## [Dataset entries]
##########

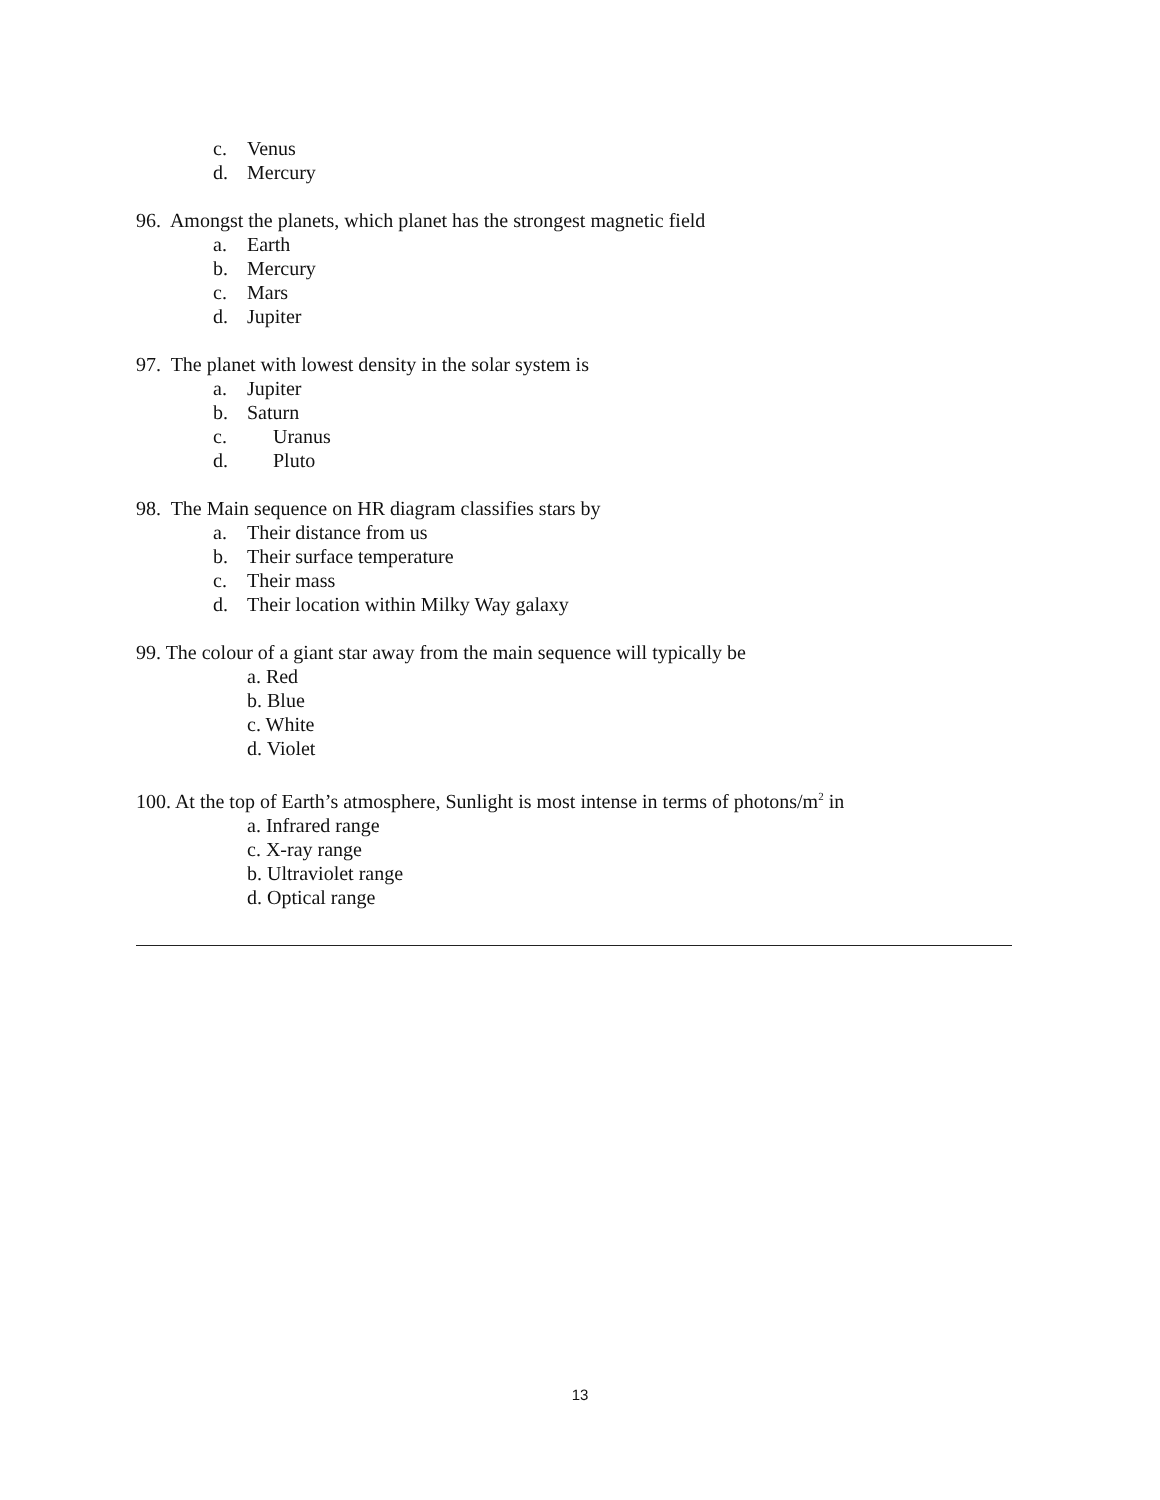c. Venus
d. Mercury
96. Amongst the planets, which planet has the strongest magnetic field
a. Earth
b. Mercury
c. Mars
d. Jupiter
97. The planet with lowest density in the solar system is
a. Jupiter
b. Saturn
c. Uranus
d. Pluto
98. The Main sequence on HR diagram classifies stars by
a. Their distance from us
b. Their surface temperature
c. Their mass
d. Their location within Milky Way galaxy
99. The colour of a giant star away from the main sequence will typically be
a. Red
b. Blue
c. White
d. Violet
100. At the top of Earth’s atmosphere, Sunlight is most intense in terms of photons/m<sup>2</sup> in
a. Infrared range
c. X-ray range
b. Ultraviolet range
d. Optical range
13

##########

## [Your objective]
Your output should be the records above, duplicated exactly and picture-free.

## [Result for this exercise]
c. Venus
d. Mercury
96. Amongst the planets, which planet has the strongest magnetic field
a. Earth
b. Mercury
c. Mars
d. Jupiter
97. The planet with lowest density in the solar system is
a. Jupiter
b. Saturn
c. Uranus
d. Pluto
98. The Main sequence on HR diagram classifies stars by
a. Their distance from us
b. Their surface temperature
c. Their mass
d. Their location within Milky Way galaxy
99. The colour of a giant star away from the main sequence will typically be
a. Red
b. Blue
c. White
d. Violet
100. At the top of Earth’s atmosphere, Sunlight is most intense in terms of photons/m<sup>2</sup> in
a. Infrared range
c. X-ray range
b. Ultraviolet range
d. Optical range
13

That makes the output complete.